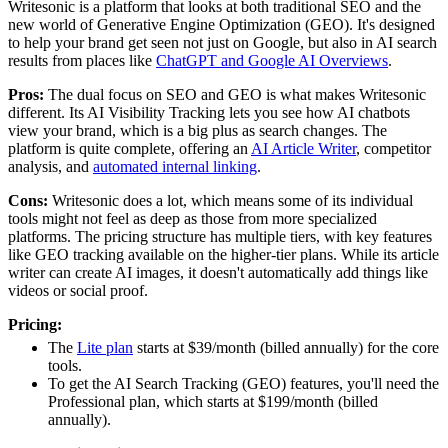
Writesonic is a platform that looks at both traditional SEO and the
new world of Generative Engine Optimization (GEO). It's designed
to help your brand get seen not just on Google, but also in AI search
results from places like
ChatGPT and Google AI Overviews
.
Pros:
The dual focus on SEO and GEO is what makes Writesonic
different. Its AI Visibility Tracking lets you see how AI chatbots
view your brand, which is a big plus as search changes. The
platform is quite complete, offering an
AI Article Writer
, competitor
analysis, and
automated internal linking
.
Cons:
Writesonic does a lot, which means some of its individual
tools might not feel as deep as those from more specialized
platforms. The pricing structure has multiple tiers, with key features
like GEO tracking available on the higher-tier plans. While its article
writer can create AI images, it doesn't automatically add things like
videos or social proof.
Pricing:
The
Lite plan
starts at $39/month (billed annually) for the core
tools.
To get the AI Search Tracking (GEO) features, you'll need the
Professional plan, which starts at $199/month (billed
annually).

THE TASK ::
Without the images, write out each line of the data verbatim.

FINISHED EXERCISE ::
Writesonic is a platform that looks at both traditional SEO and the
new world of Generative Engine Optimization (GEO). It's designed
to help your brand get seen not just on Google, but also in AI search
results from places like
ChatGPT and Google AI Overviews
.
Pros:
The dual focus on SEO and GEO is what makes Writesonic
different. Its AI Visibility Tracking lets you see how AI chatbots
view your brand, which is a big plus as search changes. The
platform is quite complete, offering an
AI Article Writer
, competitor
analysis, and
automated internal linking
.
Cons:
Writesonic does a lot, which means some of its individual
tools might not feel as deep as those from more specialized
platforms. The pricing structure has multiple tiers, with key features
like GEO tracking available on the higher-tier plans. While its article
writer can create AI images, it doesn't automatically add things like
videos or social proof.
Pricing:
The
Lite plan
starts at $39/month (billed annually) for the core
tools.
To get the AI Search Tracking (GEO) features, you'll need the
Professional plan, which starts at $199/month (billed
annually).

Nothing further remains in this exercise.